→ Task to carry out
Exact copy, no pictures: take the lines of the listing below from the first through the one containing "left hip: (694, 821)".
*** Data extract Section Begins ***
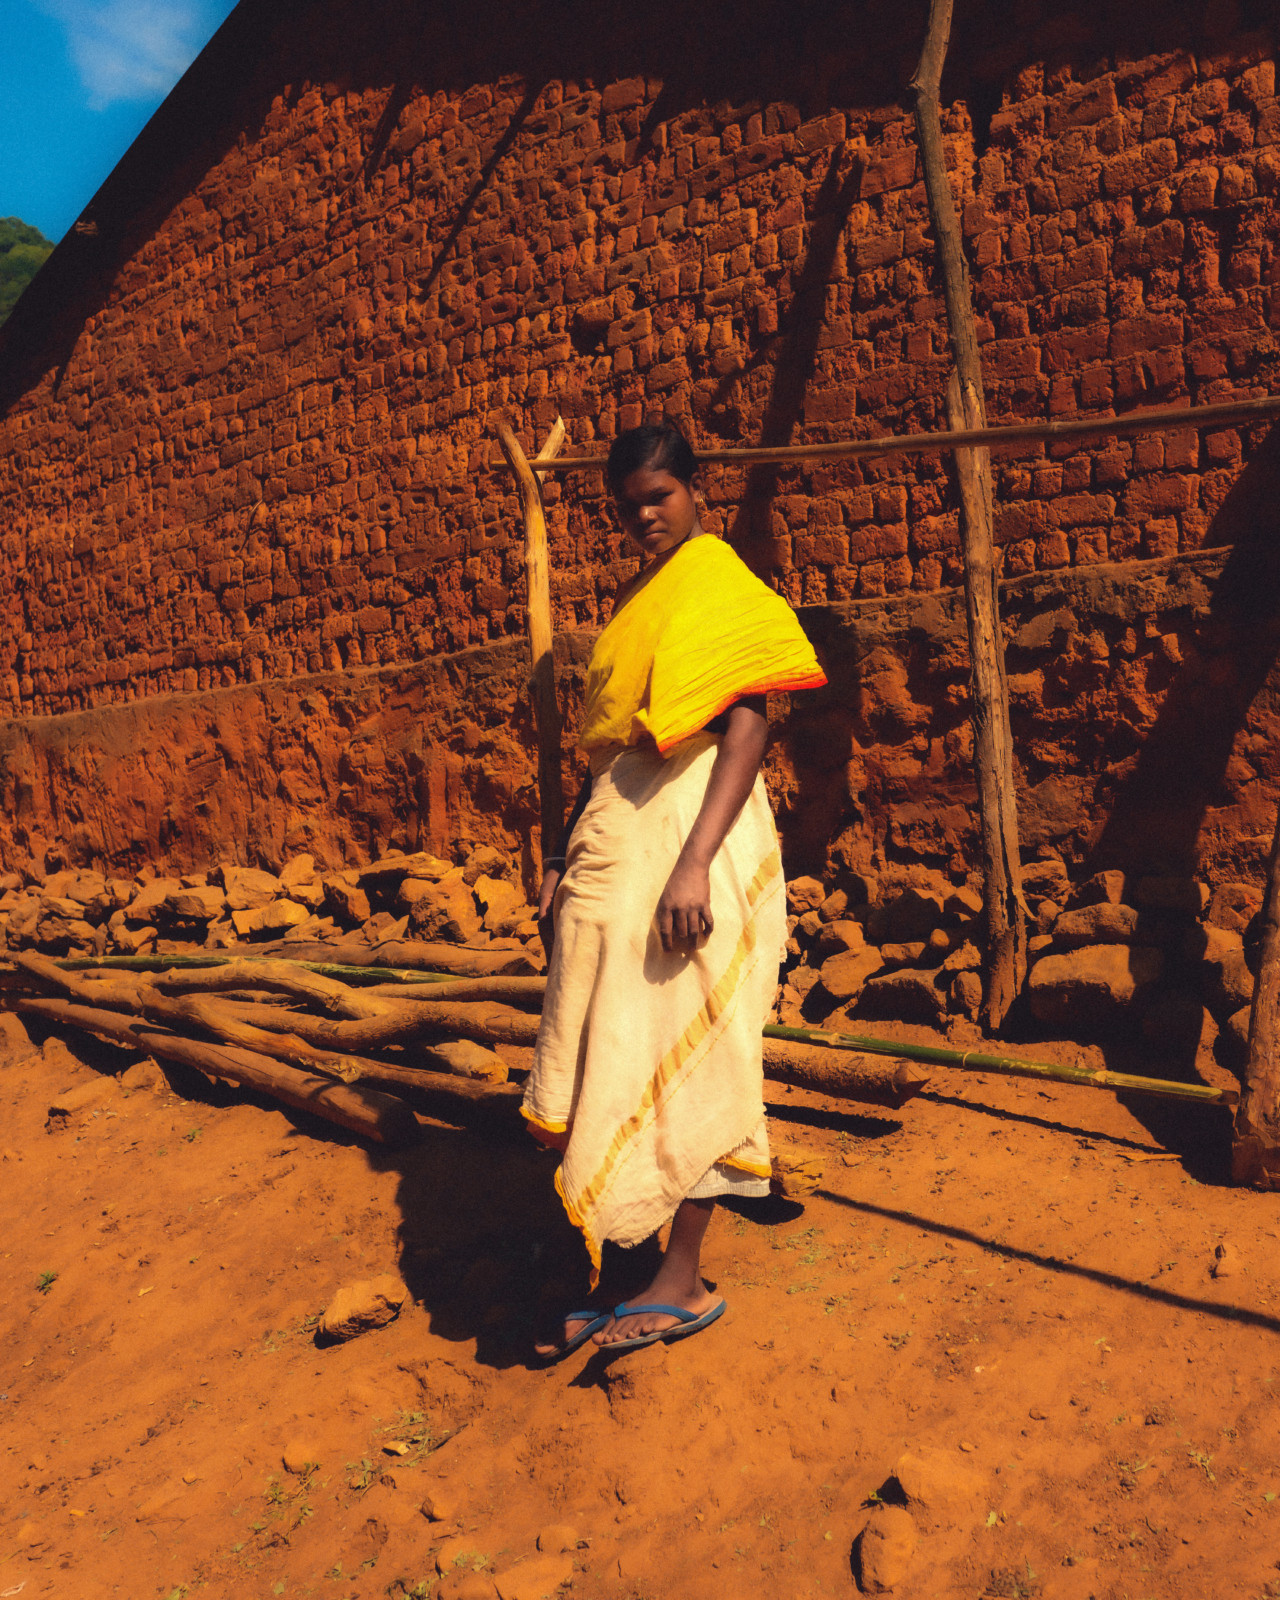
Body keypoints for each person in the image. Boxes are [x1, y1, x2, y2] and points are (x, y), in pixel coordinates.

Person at [523, 421, 827, 1359]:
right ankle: (621, 1264)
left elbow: (748, 726)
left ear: (696, 490)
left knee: (688, 1037)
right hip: (619, 827)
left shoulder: (716, 580)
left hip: (694, 821)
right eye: (628, 506)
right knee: (606, 1033)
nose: (644, 517)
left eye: (659, 496)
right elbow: (607, 742)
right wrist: (568, 850)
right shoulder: (635, 600)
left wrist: (694, 860)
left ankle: (681, 1276)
*** Data extract Section Ends ***
→ Solution
Body keypoints for each person in the image. Boxes are [x1, y1, x2, y2] and points are (x, y), in pixel coordinates.

Person at [523, 421, 827, 1359]:
right ankle: (621, 1264)
left elbow: (748, 726)
left ear: (696, 490)
left knee: (688, 1037)
right hip: (619, 827)
left shoulder: (716, 580)
left hip: (694, 821)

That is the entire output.